Fetches live response headers exactly as your server sends them — no caching.
Switch between Single and Bulk mode. In Single mode enter any full URL. In Bulk mode paste up to 50 URLs one per line. Both modes fetch real live server headers.
Headers are grouped into four categories: Security (CSP, HSTS, X-Frame-Options), Performance (Cache-Control, ETag, compression), Server Info (Server, X-Powered-By), and CORS. Each header shows its value and an explanation.
Click Copy as JSON to grab all headers for your records. In Bulk mode download a CSV showing all headers across all URLs. Headers that leak sensitive server information are flagged as warnings.
HTTP response headers are key-value pairs sent by the server alongside every page response. They control browser behaviour — telling browsers how to cache content, which security policies to apply, what content type the response is, and many other instructions. They are invisible to regular users but critical for security, performance and SEO.
The most important security headers are: Content-Security-Policy (prevents XSS), Strict-Transport-Security (forces HTTPS), X-Frame-Options (prevents clickjacking), X-Content-Type-Options (prevents MIME sniffing), Referrer-Policy (controls referrer leakage), and Permissions-Policy (restricts browser features).

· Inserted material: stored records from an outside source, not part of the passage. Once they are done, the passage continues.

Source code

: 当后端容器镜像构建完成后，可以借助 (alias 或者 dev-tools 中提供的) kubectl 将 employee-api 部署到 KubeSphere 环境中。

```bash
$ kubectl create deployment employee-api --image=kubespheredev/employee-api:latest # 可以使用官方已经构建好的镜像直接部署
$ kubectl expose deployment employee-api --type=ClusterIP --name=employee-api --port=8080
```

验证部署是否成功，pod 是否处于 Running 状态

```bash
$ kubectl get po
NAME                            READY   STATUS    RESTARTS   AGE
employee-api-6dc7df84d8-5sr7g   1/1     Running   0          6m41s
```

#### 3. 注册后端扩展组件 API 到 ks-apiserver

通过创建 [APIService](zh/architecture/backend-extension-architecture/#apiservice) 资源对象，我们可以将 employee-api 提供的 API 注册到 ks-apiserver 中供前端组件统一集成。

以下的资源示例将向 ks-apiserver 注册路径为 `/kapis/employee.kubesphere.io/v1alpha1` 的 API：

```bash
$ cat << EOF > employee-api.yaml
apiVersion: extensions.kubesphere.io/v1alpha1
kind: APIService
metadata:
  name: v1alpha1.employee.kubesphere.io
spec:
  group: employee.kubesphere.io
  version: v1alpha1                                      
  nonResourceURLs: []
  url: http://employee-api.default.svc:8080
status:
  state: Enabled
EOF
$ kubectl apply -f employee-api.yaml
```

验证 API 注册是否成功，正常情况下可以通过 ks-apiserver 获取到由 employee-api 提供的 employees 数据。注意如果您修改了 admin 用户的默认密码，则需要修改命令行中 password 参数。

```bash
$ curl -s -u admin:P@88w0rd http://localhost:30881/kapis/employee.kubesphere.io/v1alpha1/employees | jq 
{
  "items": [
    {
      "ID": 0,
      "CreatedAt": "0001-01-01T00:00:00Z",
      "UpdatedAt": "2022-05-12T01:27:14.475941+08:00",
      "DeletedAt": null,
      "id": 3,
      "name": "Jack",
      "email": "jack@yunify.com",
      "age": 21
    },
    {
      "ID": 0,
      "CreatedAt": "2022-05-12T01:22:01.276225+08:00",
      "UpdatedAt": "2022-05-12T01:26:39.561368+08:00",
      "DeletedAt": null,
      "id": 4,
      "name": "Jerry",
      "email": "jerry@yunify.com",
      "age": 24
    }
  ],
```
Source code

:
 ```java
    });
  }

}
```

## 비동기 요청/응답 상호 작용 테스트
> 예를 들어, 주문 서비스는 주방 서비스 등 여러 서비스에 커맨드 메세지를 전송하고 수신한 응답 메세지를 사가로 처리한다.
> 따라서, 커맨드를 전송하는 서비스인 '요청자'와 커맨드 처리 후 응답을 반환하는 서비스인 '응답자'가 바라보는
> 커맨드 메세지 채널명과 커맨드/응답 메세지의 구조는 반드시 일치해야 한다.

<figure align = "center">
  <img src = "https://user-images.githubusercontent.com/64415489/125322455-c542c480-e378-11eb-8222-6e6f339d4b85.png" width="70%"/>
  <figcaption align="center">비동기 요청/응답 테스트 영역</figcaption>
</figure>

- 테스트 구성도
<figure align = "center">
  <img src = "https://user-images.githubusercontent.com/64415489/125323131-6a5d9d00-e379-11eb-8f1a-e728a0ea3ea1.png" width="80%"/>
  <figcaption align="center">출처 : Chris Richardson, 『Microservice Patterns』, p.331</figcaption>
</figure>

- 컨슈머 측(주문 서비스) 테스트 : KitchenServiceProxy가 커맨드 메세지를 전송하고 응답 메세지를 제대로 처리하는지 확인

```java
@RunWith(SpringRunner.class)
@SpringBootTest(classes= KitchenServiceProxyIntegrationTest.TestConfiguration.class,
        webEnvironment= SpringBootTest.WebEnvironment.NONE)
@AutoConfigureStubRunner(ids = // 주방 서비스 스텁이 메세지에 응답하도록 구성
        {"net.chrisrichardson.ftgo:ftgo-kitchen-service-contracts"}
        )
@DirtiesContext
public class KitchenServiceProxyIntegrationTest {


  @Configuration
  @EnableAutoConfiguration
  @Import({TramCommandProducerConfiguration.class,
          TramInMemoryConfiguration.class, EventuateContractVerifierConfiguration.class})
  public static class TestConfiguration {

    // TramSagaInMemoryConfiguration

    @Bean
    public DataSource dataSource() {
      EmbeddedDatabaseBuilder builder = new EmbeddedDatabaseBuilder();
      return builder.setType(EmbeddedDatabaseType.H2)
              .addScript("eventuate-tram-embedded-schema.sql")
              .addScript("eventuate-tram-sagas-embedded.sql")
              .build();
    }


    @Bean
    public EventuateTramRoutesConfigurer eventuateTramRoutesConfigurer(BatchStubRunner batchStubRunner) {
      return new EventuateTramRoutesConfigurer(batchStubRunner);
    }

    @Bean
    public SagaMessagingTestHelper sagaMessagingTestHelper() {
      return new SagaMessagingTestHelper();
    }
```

The X-Powered-By header reveals your server technology (e.g. PHP/8.1.2, ASP.NET). Attackers use this information to target known vulnerabilities in specific framework versions. Best practice is to remove this header entirely. It provides no benefit to users and reduces your security posture.
Cache-Control tells browsers and CDNs how long to cache a response. A missing or misconfigured Cache-Control header can cause browsers to cache sensitive pages (like authenticated user pages) or force users to re-download static assets on every visit. Both scenarios hurt either security or performance.
Use Bulk mode — paste up to 50 URLs one per line and click Check. The tool fetches headers for all URLs simultaneously and returns a comparison table. This is useful for verifying that security headers are consistently applied across your homepage, checkout, login, and API endpoints.
CORS (Cross-Origin Resource Sharing) headers control which external domains can make requests to your server. The Access-Control-Allow-Origin header is the key one. Setting it to * (wildcard) allows any website to make requests to your API — which may be intentional for public APIs but a security risk for authenticated endpoints.